Data Graphing & Historical Trends

The graphing view renders live time-series plots for any selected sensor parameter, pulling from the rolling 10,000-row historical data queue. Testing confirmed graphs update in real time at a 1-second refresh rate, that fault-period spikes are clearly visible in the trend line, and that the axis labels and parameter names render correctly for all 20 monitored parameters.

Verified:

  • ✓ Real-time graph updates at 1-second intervals across all 20 parameters
  • ✓ Fault-injected anomalies appear as clear spikes or drops in the trend line
  • ✓ Historical data queue retains up to 10,000 rows for long-duration trend analysis
  • ✓ Axis labels, units, and parameter names render correctly
  • ✓ Graphs handle rapid fault injection and clearance without visual glitches
A.U.R.A. Data Graphing View
A.U.R.A. Data Quick Look Dashboard

Data Quick Look — Main Dashboard

The Main Dashboard provides an at-a-glance view of all 13 subsystems organized in a grid of live tables. Each table row shows the current sensor value alongside its parameter name, refreshing every second. Testing verified that all 20 parameters populate correctly, values round to 2 decimal places, and clicking any row navigates to the full detail view for that parameter.

Verified:

  • ✓ All 13 subsystem tables render with correct parameter groupings
  • ✓ Live values refresh every second with no stale data displayed
  • ✓ Values rounded to 2 decimal places for readability
  • ✓ Clicking a parameter row navigates correctly to the detail/graphing view
  • ✓ Layout remains stable under continuous data refresh (no layout shifts)
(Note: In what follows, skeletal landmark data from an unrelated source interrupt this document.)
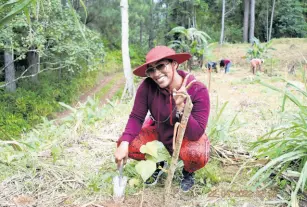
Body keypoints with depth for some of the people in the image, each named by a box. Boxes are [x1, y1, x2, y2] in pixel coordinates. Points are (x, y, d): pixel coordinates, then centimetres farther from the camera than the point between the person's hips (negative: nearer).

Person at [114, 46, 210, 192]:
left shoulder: (198, 90, -29)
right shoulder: (148, 86, -24)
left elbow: (196, 134, -32)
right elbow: (136, 117, -16)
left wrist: (181, 108, -47)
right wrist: (124, 144, -31)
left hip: (187, 136, -3)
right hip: (158, 131, 3)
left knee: (197, 155, -35)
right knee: (128, 146, -19)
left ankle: (188, 172, 5)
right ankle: (157, 164, 13)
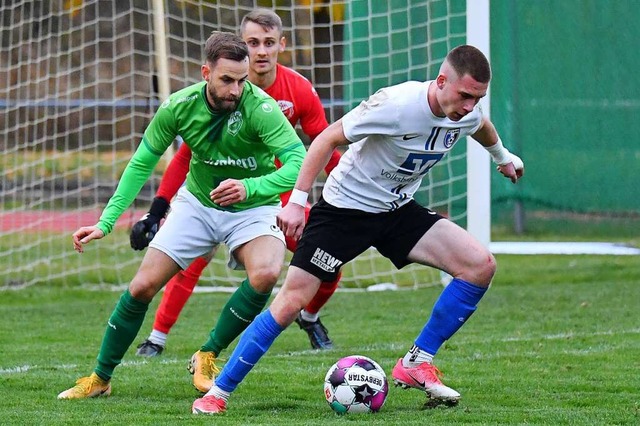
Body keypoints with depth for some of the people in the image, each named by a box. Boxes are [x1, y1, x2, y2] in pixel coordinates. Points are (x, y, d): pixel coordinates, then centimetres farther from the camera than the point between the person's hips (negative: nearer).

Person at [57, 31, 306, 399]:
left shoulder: (260, 108, -29)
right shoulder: (179, 107, -18)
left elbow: (299, 163, -35)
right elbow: (142, 164, -5)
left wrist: (249, 187, -51)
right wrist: (106, 223, -9)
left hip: (252, 208, -3)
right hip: (197, 204, 3)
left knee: (266, 274, -33)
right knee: (142, 287, -3)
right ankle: (100, 378, 17)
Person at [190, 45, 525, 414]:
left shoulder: (467, 113, -9)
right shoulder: (398, 104, -28)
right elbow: (330, 138, -21)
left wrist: (503, 156, 39)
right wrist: (297, 200, -23)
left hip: (398, 210, 6)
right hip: (345, 207, -6)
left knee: (481, 265, -11)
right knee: (291, 302, -13)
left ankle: (416, 364, -2)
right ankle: (217, 394, -1)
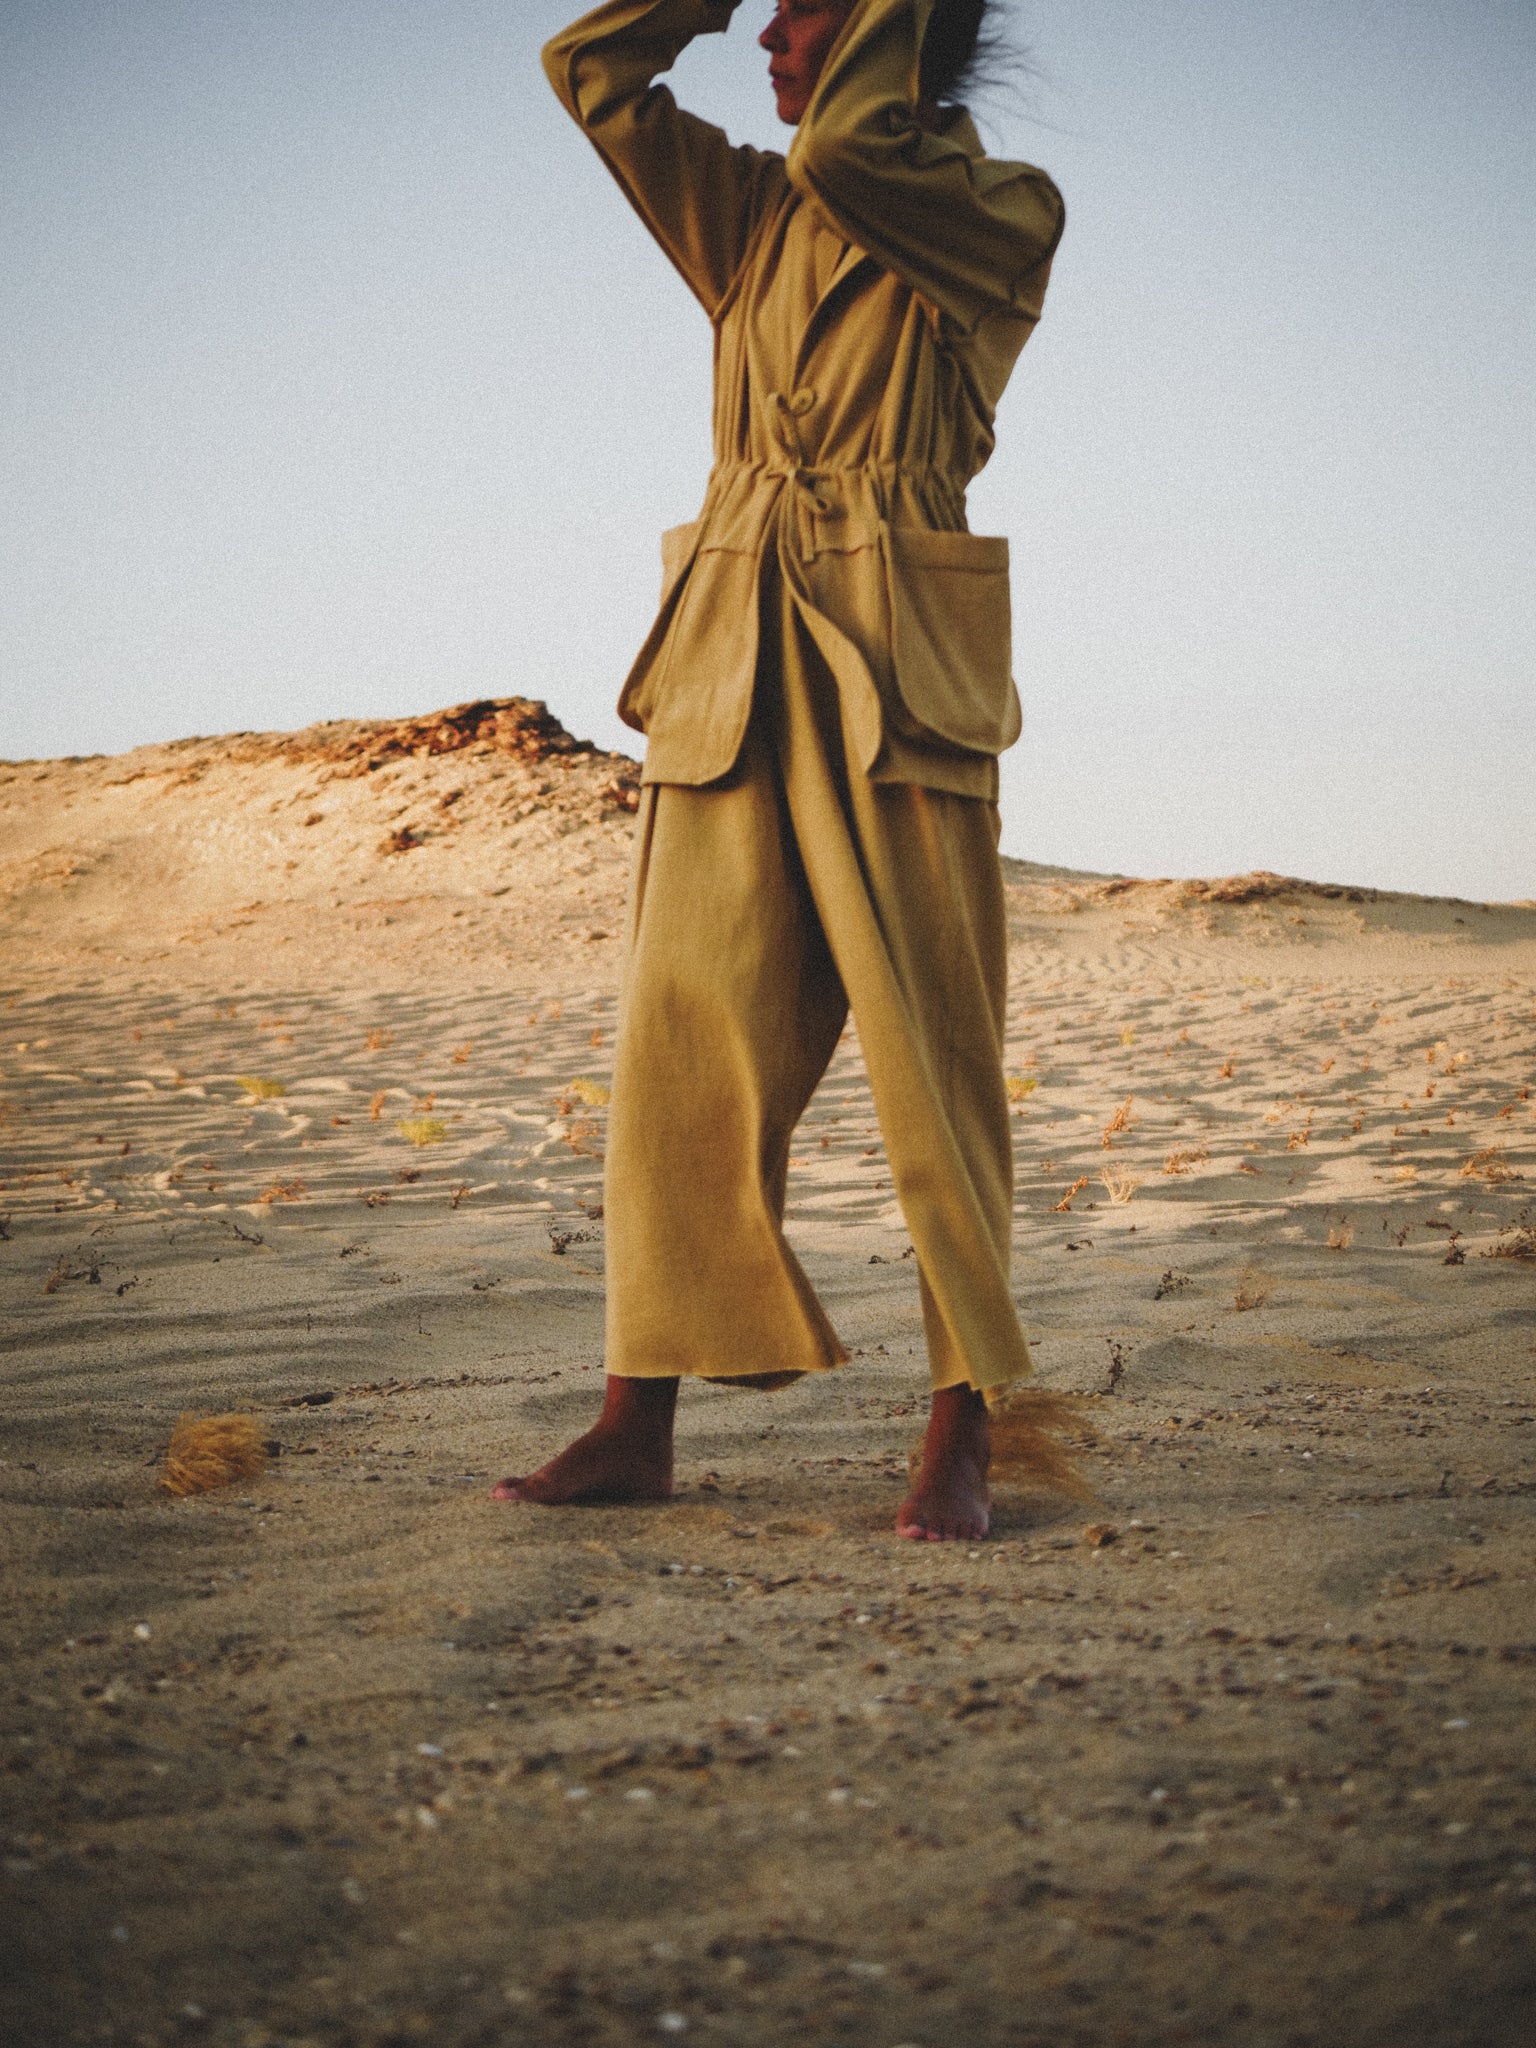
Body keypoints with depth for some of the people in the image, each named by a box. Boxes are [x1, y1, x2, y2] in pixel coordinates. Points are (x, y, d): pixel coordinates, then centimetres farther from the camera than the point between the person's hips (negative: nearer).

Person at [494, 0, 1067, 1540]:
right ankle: (637, 1425, 4)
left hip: (897, 670, -5)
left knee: (929, 1055, -4)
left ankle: (958, 1438, 3)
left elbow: (841, 153, -15)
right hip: (729, 664, 5)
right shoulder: (747, 217, 18)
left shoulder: (1001, 213, 2)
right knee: (686, 1039, 0)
Settings & Fault Injection Controls

The Settings panel gives operators and administrators the ability to start and stop data generation, inject any of the 8 supported fault types at a chosen ISS module location, clear active faults, and wipe stored data. Testing confirmed all controls function correctly and that injected faults are immediately reflected in live sensor readings and alert notifications.

Verified:

  • ✓ Start/Stop data generation toggles the generator process and updates the button state
  • ✓ Fault injection applies the selected fault to the correct ISS module only — no cross-location leakage
  • ✓ All 8 fault types injectable from the dropdown and immediately detectable by the ML pipeline
  • ✓ Clear Faults resets all active drifts and returns sensor readings to nominal
  • ✓ Clear Data wipes the database cleanly with no application crash
  • ✓ Sensor edit mode allows repositioning indicators on the digital twin with drag-and-drop
A.U.R.A. Settings Panel
Isolation Forest Anomaly Detection in Action

Isolation Forest — Anomaly Detection Testing

The Isolation Forest model is trained on 5,000 nominal sensor samples and evaluated on 1,000 freshly generated nominal samples to verify an acceptably low false-positive rate. The live fitness check requires ≥ 90% accuracy before the model is allowed to label production data.

Test Procedure (testIsolationForest.py):

  • ✓ 1,000 nominal samples generated, scaled, and predicted — anomaly rate and score stats printed
  • ✓ Feature means and standard deviations verified within expected bounds
  • ✓ Model + scaler + parameter order saved together in a single .joblib bundle

Live Fitness Testing (isolationForestWrapper.py):

  • ✓ 300 synthetic mixed samples (90% nominal / 10% anomalous) generated on-the-fly
  • ✓ Model must achieve ≥ 90% accuracy before labeling live data
  • ✓ Fitness re-tested every 30 seconds during operation

Random Forest & Deep Q-Network Testing

The Random Forest classifier identifies which specific fault is occurring, trained on 5,000 samples per fault class with a stratified 75/25 split. The DQN then takes the augmented state (sensor values + IF anomaly score + RF probabilities) and selects the correct corrective action from 10 maintenance options.

Random Forest (trainRandomForest.py / test_randomForest.py):

  • ✓ Classification report with precision, recall, and F1-score per fault class
  • ✓ Fault onset detection: 200 nominal steps → fault injected → model confidence rises to match injected fault
  • ✓ 300-estimator ensemble, full tree depth, stratified split

Deep Q-Network (trainAI.py / testAI.py):

  • ✓ 1,000 training episodes, epsilon-greedy exploration (ε: 0.9 → 0.01), replay memory of 10,000
  • ✓ Soft target network updates (τ = 0.005), Huber loss, gradient clipping at 100
  • ✓ 1,000 test episodes — model selects correct action via argmax(Q-values) with no exploration noise
Random Forest and DQN model testing

Comprehensive Validation Summary

Every layer of the A.U.R.A. system has been independently tested and validated — from the physics-based data generation engine through three ML models to the full-stack desktop application. Our testing ensures that when deployed aboard the ISS, the system will reliably detect anomalies, correctly classify faults, and recommend the right corrective action to keep crews safe.

Tested. Validated. Mission-Ready.